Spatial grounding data
★ ★ ★ ★ ★

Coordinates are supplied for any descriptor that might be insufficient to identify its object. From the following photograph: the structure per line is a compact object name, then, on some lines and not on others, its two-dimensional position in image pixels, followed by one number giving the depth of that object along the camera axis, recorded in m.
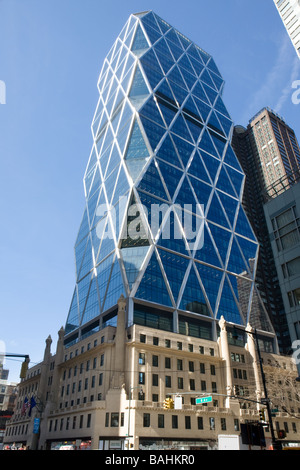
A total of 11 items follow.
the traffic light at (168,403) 30.61
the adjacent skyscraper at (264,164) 144.25
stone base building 55.25
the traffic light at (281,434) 22.24
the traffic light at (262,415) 25.76
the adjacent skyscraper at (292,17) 51.56
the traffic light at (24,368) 23.03
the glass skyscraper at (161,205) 85.81
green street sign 34.12
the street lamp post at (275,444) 21.61
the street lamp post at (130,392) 51.81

★ ★ ★ ★ ★

*Action item*
When a line of the records holds the word "street", copy that line.

*Output for this task*
green street sign 34.12
the street lamp post at (275,444) 21.61
the street lamp post at (130,392) 51.81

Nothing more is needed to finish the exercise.